The Chinese government last week decided to lift its self-imposed ban against dam construction on the Nu River in Yunnan province. Previous Premier Wen Jiabao had implemented the halt against the construction of five controversial mega-dams due to environmental concerns.
The decision was announced in the updated five-year (2011-2015) energy-sector plan, released late at night on January 23 by the State Council.
"Hydropower bases on the Nu River and the upper reaches of the Jinsha and Lancang [Mekong] will be kicked off in an orderly manner," South China Morning Post reported, quoting the document posted on the central government's website.
The decision is seen as an attempt to promote the cleaner hydropower production over coal energy. However, many critics are expressing concerns over ecological, social and seismic risks.

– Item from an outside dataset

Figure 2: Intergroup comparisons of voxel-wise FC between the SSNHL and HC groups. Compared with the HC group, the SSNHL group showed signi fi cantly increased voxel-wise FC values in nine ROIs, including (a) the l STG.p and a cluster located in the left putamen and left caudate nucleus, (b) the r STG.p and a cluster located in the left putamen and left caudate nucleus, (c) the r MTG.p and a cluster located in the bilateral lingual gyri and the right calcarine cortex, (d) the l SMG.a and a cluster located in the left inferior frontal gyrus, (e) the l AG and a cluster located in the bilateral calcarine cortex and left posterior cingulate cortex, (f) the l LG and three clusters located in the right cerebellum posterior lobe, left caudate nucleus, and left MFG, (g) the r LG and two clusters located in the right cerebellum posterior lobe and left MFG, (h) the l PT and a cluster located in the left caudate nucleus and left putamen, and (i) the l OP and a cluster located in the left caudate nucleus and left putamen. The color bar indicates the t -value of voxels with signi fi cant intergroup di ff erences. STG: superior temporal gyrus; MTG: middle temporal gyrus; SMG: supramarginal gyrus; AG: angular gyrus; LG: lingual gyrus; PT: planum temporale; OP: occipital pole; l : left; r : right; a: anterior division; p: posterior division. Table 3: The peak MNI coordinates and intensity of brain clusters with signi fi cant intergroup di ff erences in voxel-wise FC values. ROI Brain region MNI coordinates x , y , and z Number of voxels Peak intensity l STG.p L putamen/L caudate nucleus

"China's plans to go ahead with dams on the Nu, as well as similar projects on the Upper Yangtze and Mekong, shows a complete disregard of well-documented seismic hazards, ecological and social risks," Katy Yan, China Program Coordinator for environmental group International Rivers, said in an organization statement.
The five-year blueprint also included approval of the controversial Xiaonanhai Dam on the Upper Yangtze River, despite the effect it will have on a nearby national fishery.
"This is really shocking," Li Bo, a director at Friends of Nature, a leading environmental group, was quoted by South China Morning Post as saying. "There were signs during the past year that mega dams were staging a comeback after being put on hold for years, but I'm still shocked by the lack of transparency in the decision-making process behind this.
"If implemented, these projects could destroy the baseline for ecological security, which completely goes against a promise highlighted by the new leadership to preserve a beautiful homeland for our future generations."
In 2004, Premier Wen, a trained geologist, was able to stop construction of 13 dams along the Nu River, saying authorities need to “widely heed opinions, expound on (the plan) thoroughly and make prudent decisions.”
"Wen was able to put those projects on hold for eight years, but with his tenure coming to an end … the pro-hydro interest groups are getting an upper hand again," said Wang Yongchen of the Beijing-based Green Earth Volunteers, an environmental NGO.
Now, five of the original 13 dams have been approved. Since Wen’s decision to suspend dams on the Nu River, Huadian Corporation continued to explore the feasibility of the Songta, Maji, Yabiluo, Liuku and Saige projects, and received approval with this update to the 12th Five Year Plan.
Songta Dam, which will be the furthest north and within Tibetan territory, should begin construction within the 2011-2015 plan dates. The other four should begin preparatory work during this time, according to the plan outline.